Street in times of pandemic
Roaring behind masks
This mural was painted in the town of San Pedro Cholula, Puebla, Mexico. It was made in May 2020 at the beginning of the Pandemic, with aerosol and vinyl paint, measuring 5 x 10m.
“We were working in toctiuco, a neighborhood in the mountains of Quito, Ecuador. We had just organized a festival in the main square and I was doing a live painting on a pallet, joined by neighborhood musicians, a photo exhibition of the mingas, cardboards so that the children could draw. And in the background, a participatory mural, a collective map, an event billboard, games on the floor. Except for the rain, everything had gone bacan. To which Pepe Claudio calls these two guys who were always wandering around, to take my painting to the community house. They stand next to the pallet for the photo and tell me to put my signature on it so it looked like they painted it – they always throw that joke and I really like the appropriation because we all laugh together.

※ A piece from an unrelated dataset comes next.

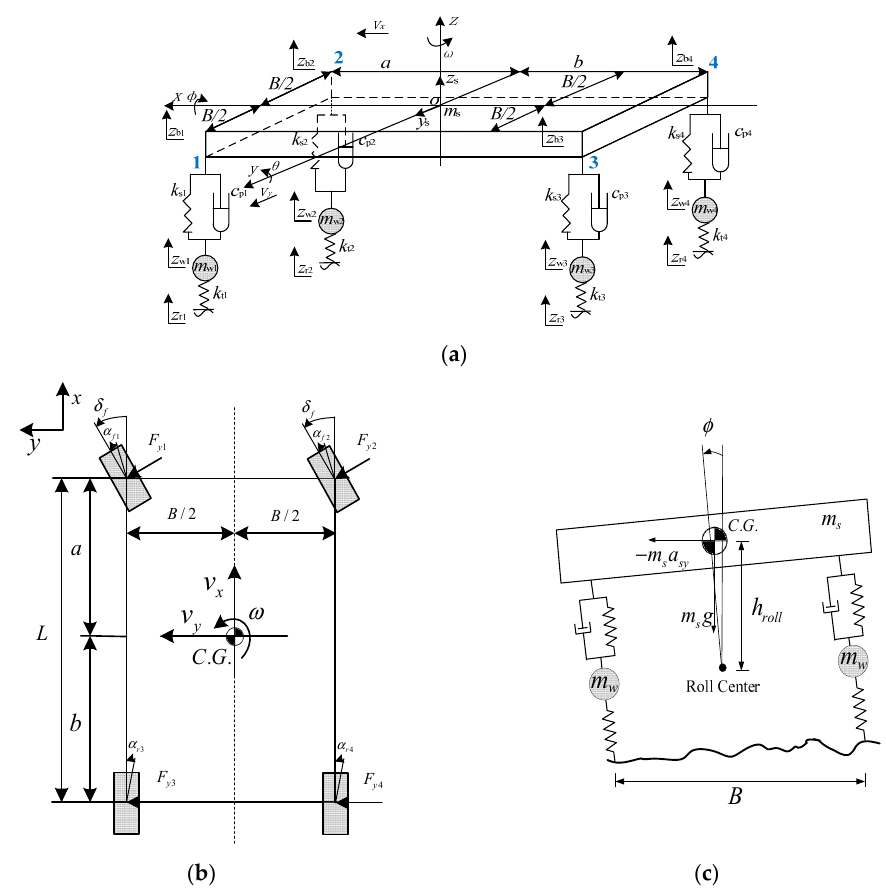
Figure 7. 9-DOF vehicle dynamics model. ( a ) Full-car dynamics model. ( b ) Lateral dynamics model. ( c ) Roll dynamics model. Table 3. Description of symbols used for 9-DOF full-car dynamics model.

I remember that one mounted it on his back and began to zigzag downhill, until it was lost among the people, I thought goodbye pallet.

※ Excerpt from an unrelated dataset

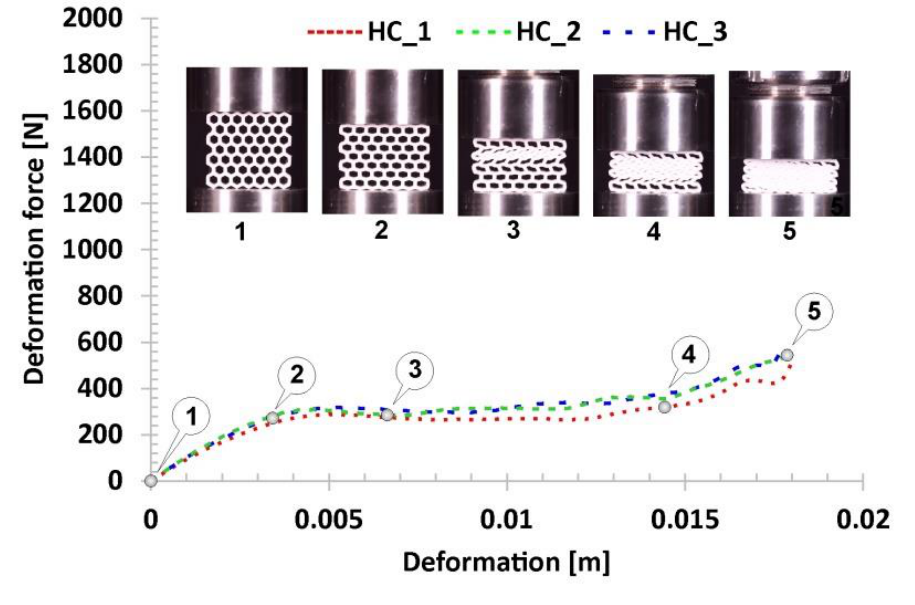
Figure 13. The results of the compression tests of the structural specimen with regular honeycomb topology.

I wonder where are these friends now, those homeless and silenced by face masks. How many stories do we tell, from the confortable side, and how many others are never heard. What facets do we know within the same city, what realities.
The anti-famous, the lost, the nobody, the ones who do not enter the radar, the ones who do not have a health system, the ones who are afraid to go to a hospital, the ones who are already sick from the virus of capitalism.
There is always a jaguar behind their mouth roaring, and if we get close enough we can hear them.”